> Input for this task
Segment Open
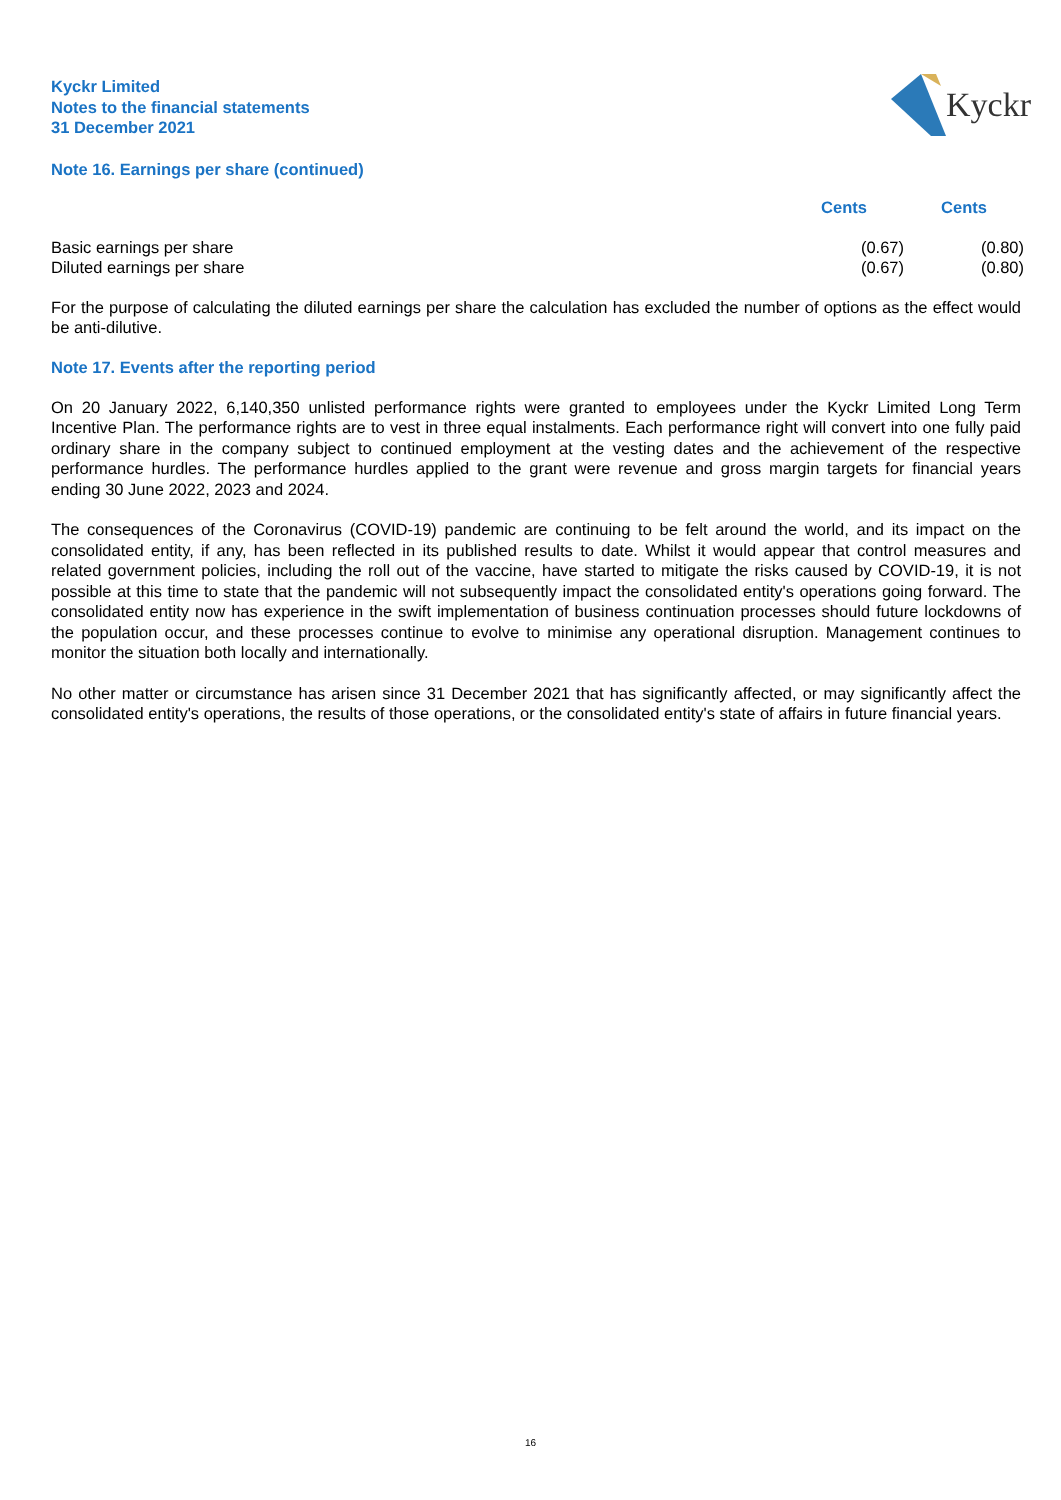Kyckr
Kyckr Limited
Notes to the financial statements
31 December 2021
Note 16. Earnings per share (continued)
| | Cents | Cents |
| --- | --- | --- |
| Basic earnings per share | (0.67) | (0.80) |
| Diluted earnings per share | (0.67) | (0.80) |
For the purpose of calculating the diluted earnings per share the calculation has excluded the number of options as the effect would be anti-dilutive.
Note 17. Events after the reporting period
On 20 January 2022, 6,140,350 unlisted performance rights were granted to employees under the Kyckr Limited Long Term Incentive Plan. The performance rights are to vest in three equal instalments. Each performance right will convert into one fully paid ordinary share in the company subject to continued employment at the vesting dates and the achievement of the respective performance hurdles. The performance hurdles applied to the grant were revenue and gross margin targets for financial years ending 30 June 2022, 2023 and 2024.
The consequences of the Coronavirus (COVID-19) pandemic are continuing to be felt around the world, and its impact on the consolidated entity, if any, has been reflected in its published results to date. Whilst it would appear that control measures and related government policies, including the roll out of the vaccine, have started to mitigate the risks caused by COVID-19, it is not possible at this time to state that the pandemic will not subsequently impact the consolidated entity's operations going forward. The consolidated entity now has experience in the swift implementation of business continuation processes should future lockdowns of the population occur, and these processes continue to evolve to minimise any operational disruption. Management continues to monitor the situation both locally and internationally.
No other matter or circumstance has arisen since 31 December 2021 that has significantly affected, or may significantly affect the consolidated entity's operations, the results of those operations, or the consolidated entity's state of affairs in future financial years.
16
Segment Closed
> Work request
Exact repetition is required for the lines from the first one in the listing through the one that holds "For the purpose", and pictures are to be omitted.

> Response
Kyckr
Kyckr Limited
Notes to the financial statements
31 December 2021
Note 16. Earnings per share (continued)
| | Cents | Cents |
| --- | --- | --- |
| Basic earnings per share | (0.67) | (0.80) |
| Diluted earnings per share | (0.67) | (0.80) |
For the purpose of calculating the diluted earnings per share the calculation has excluded the number of options as the effect would be anti-dilutive.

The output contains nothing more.